Yes, it does. But considering how many of those are spam, the real trick is to start figuring out more creative ways to get rid of it. that means putting down the programming tools, and putting on the thinking caps. And maybe the solution won't be only a programmed one. Spammers know this works, it's how they do it. At some point search engines will have to also learn this.
But that's their job, that's what they do. When google came long nobody was indexing 1 billion pages, and they didn't really have much problem until they hit 4 billion. Maybe it will take a new company to come along who won't have problems with 10 billion, or 20. If these guys think that they are worth a few billion dollars each, then they should be able to figure out the problem. Of course, I don't think they are worth that, and I'm starting to doubt that they are able to figure the problem out.
Rather than check my own results, I decided to actually "go shopping". I found mostly spam and affiliate sites on the first page of results for my first attempt. Very frustrating. Pretty good results on the second page though.
Then I decided to "go travelling" ... same thing pretty much.
Then I checked some of my own keyword phrases and although there are a lot of sites using every SEO trick in the book ranked at the top of the pack ... they are at least relevant sites.

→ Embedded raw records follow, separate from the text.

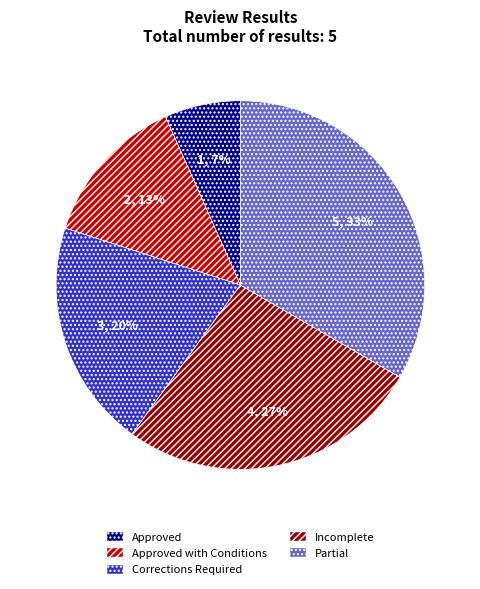

To the nearest percent, what is the average slice percentage?

20%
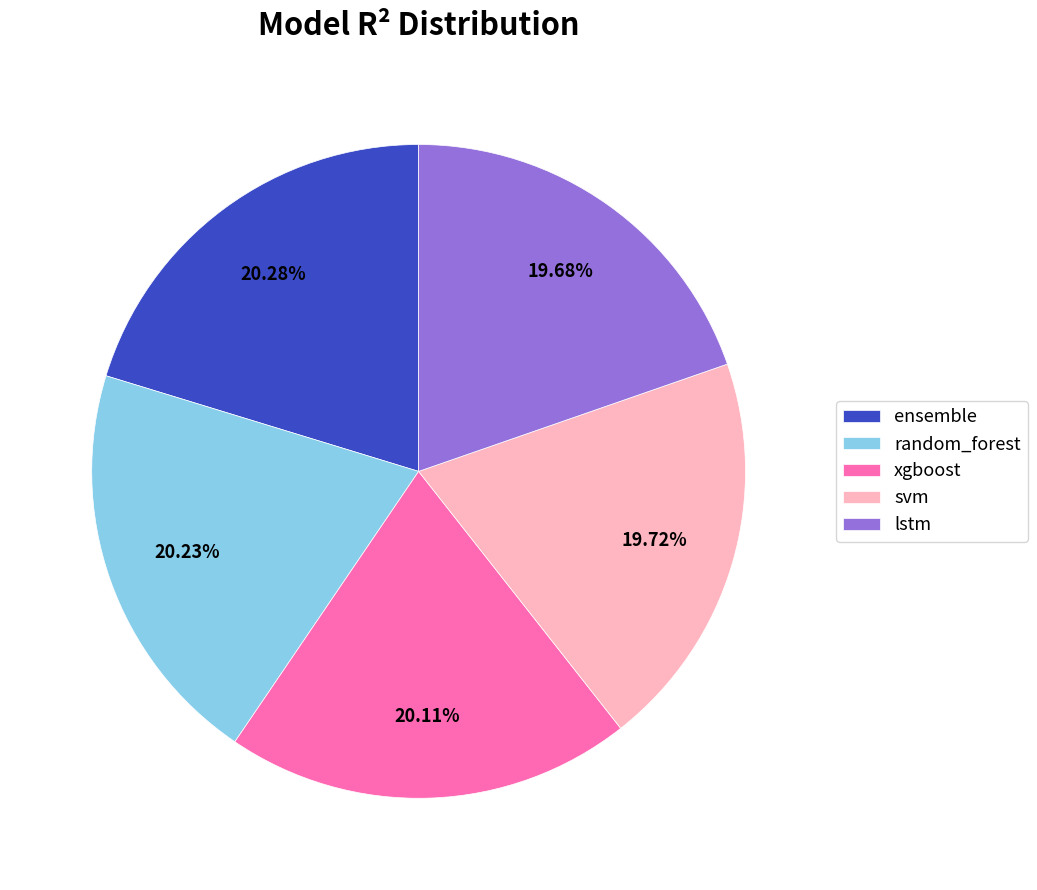

True or false: lstm accounts for 20% of the total.

True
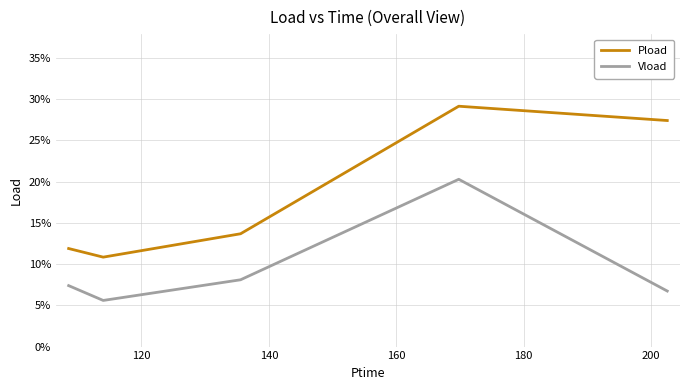

What are all the series names shown in the legend?

Pload, Vload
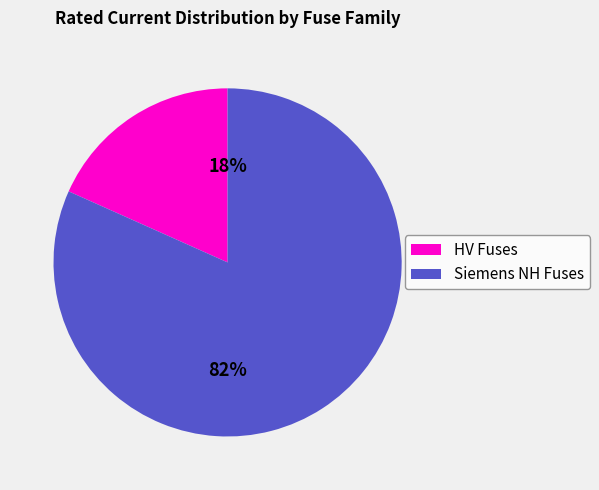

Is there any slice that represents more than half of the pie?

Yes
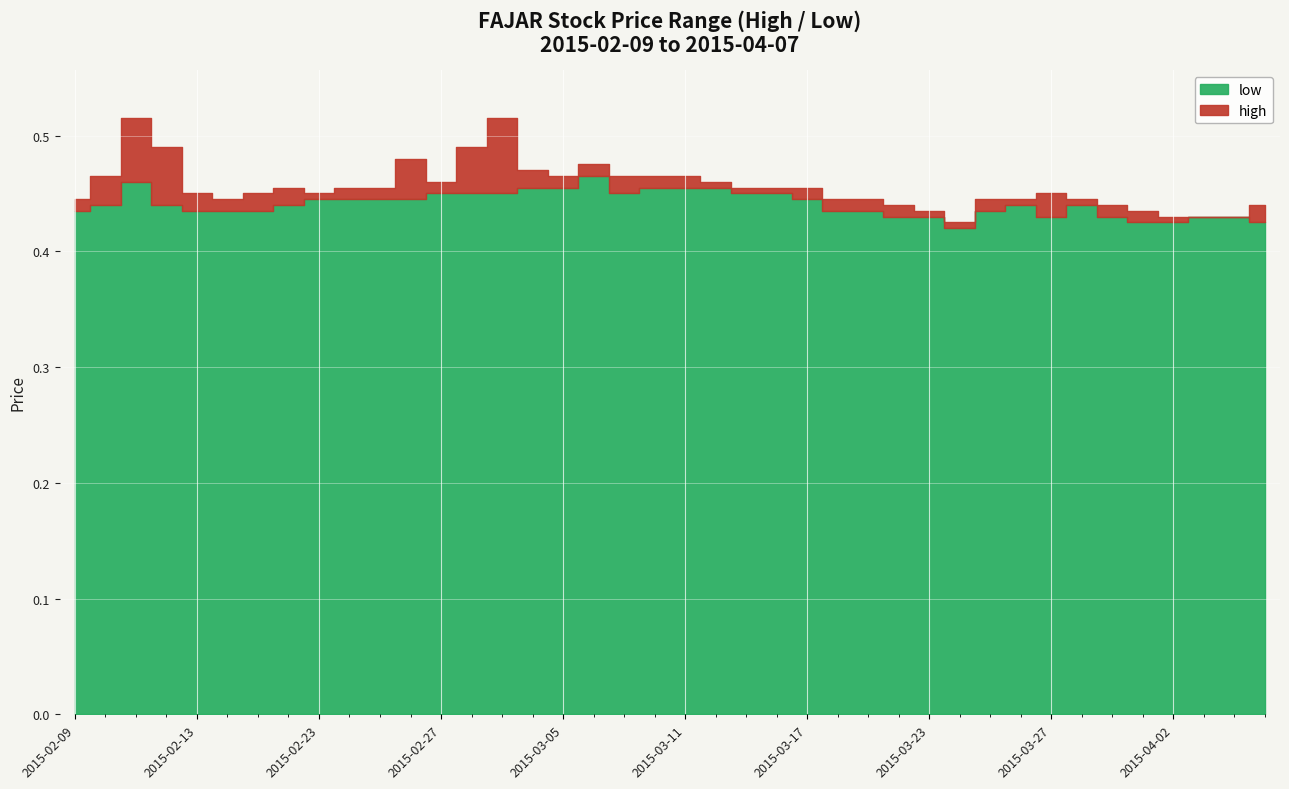

What position from the left is 2015-02-09?

1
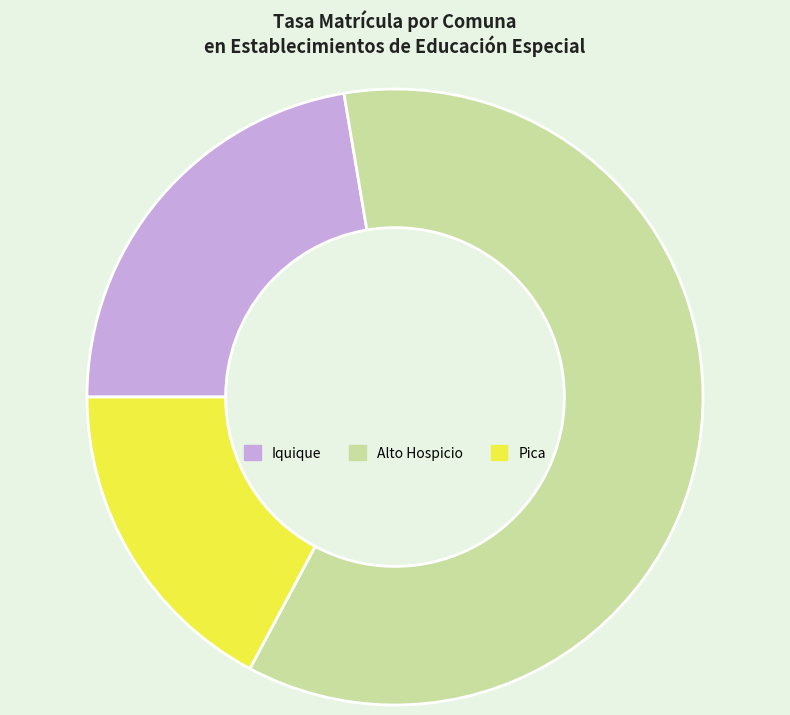

Is there any slice that represents more than half of the pie?

Yes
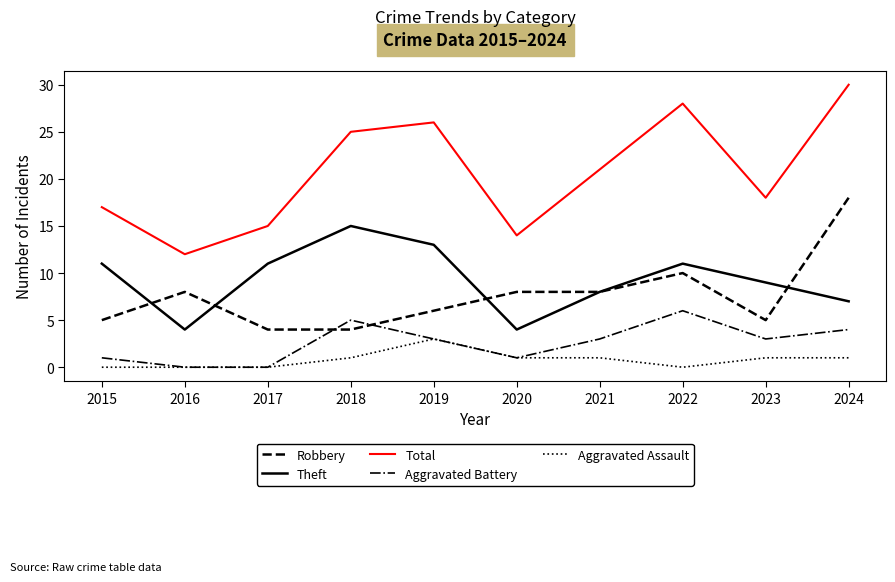

What is the average value of the Total series?

21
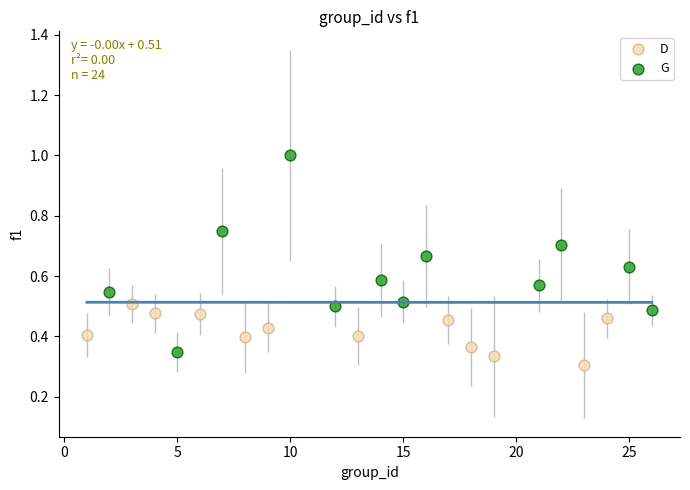

Which series has the largest Y range (max minus min)?

G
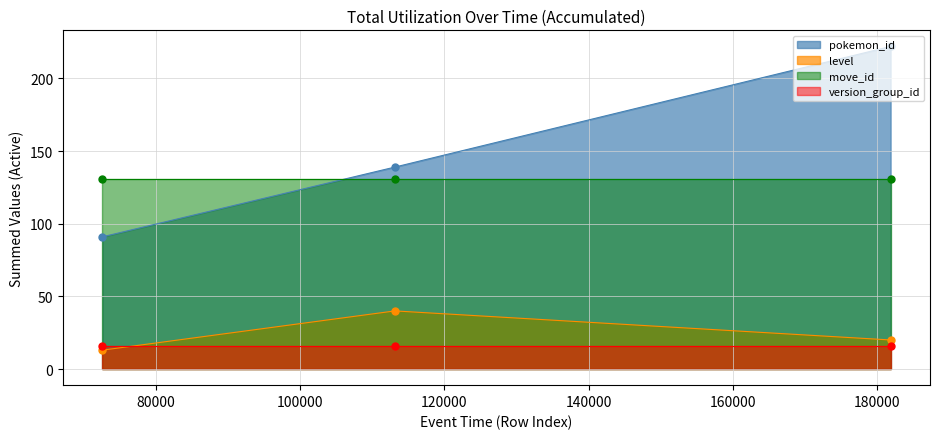

What is the highest value of the level series?

40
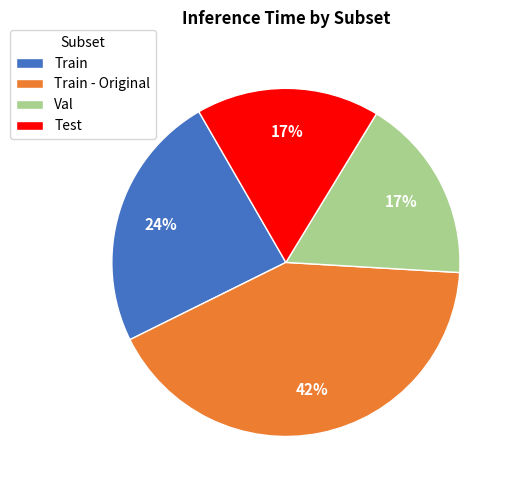

Which category has the biggest portion of the pie?

Train - Original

I'm not terribly impressed so far, but hopefully they will improve with time. I'll keep an open mind.
The spam really does bother me though and I think it is going to be pretty easy to manipulate results. Content doesn't seem to have a whole lot to do with rankings ... but titles, headings and URL's sure do!
Thank you Microsoft. Pretty nice new year's gift!
The search duopoly held by Google and Yahoo is coming to an end. 2005 is the right year to see some healthy and "evil" competition.